→ **WHAT IS BEING ASKED**
Restate every line of the data word for word, except for the images.

→ **DATA BELOW**
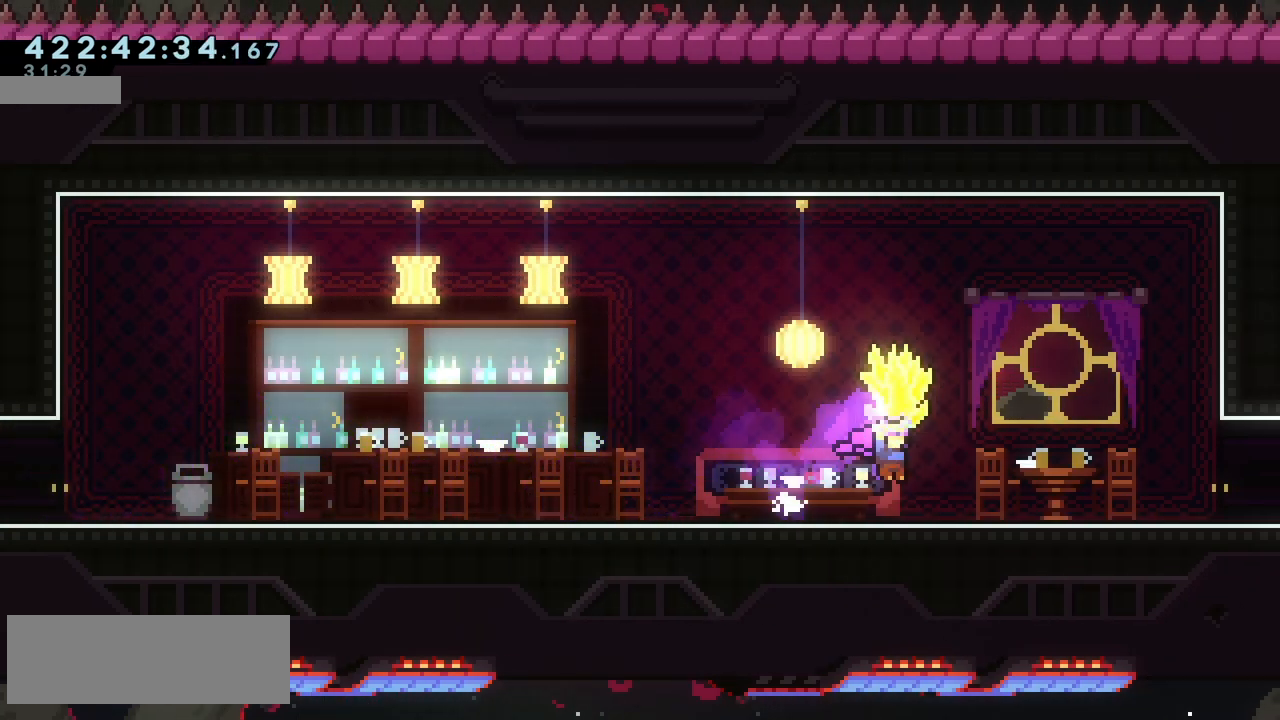
{"keys": ["grab", "jump2", "right"], "events": [[100, "jump2", "down"], [167, "jump2", "up"], [500, "jump2", "down"]]}
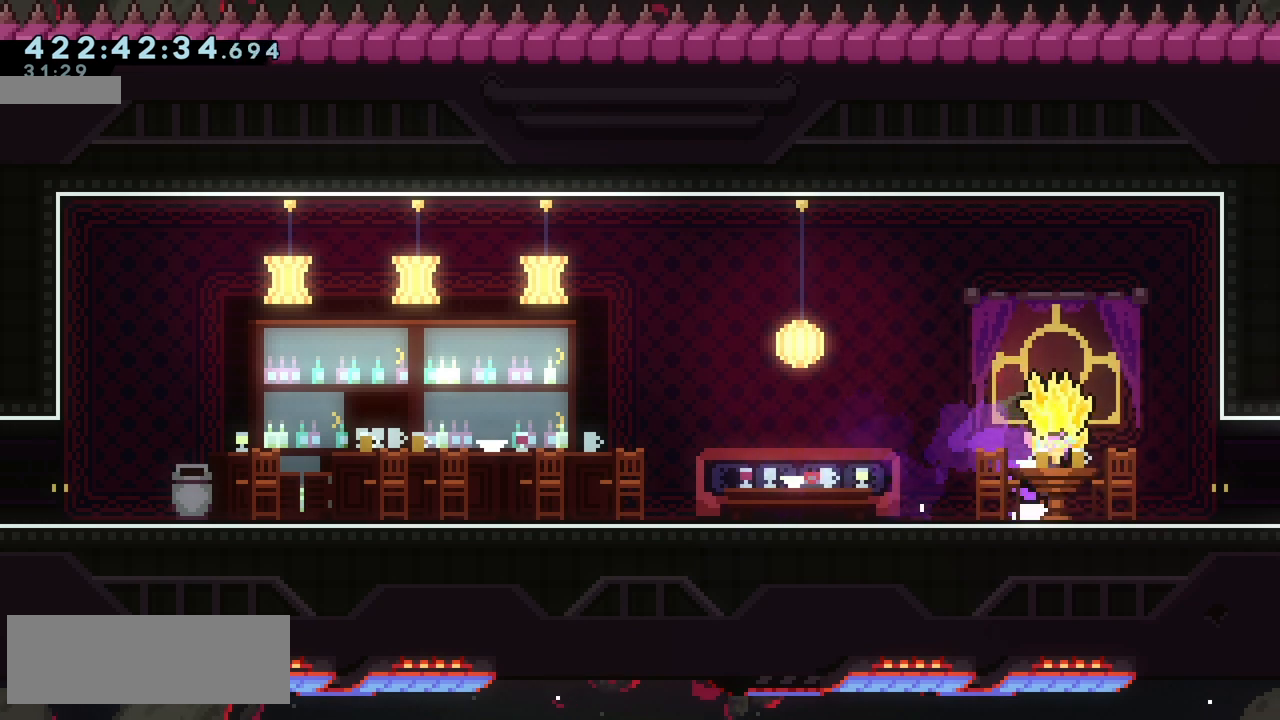
{"keys": ["grab", "right"], "events": [[33, "jump2", "up"], [350, "jump2", "down"], [417, "jump2", "up"]]}
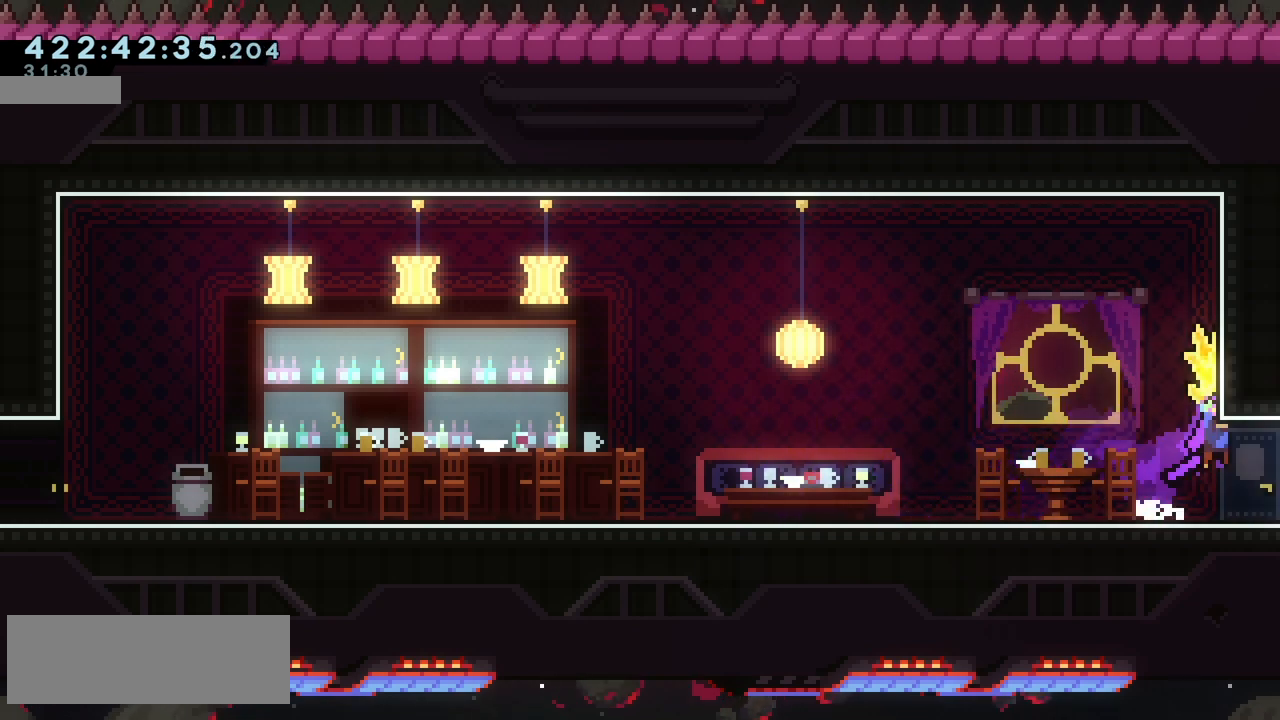
{"keys": ["grab", "jump2", "right"], "events": [[483, "jump2", "down"]]}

→ **FINISHED TASK**
{"keys": ["grab", "jump2", "right"], "events": [[100, "jump2", "down"], [167, "jump2", "up"], [500, "jump2", "down"]]}
{"keys": ["grab", "right"], "events": [[33, "jump2", "up"], [350, "jump2", "down"], [417, "jump2", "up"]]}
{"keys": ["grab", "jump2", "right"], "events": [[483, "jump2", "down"]]}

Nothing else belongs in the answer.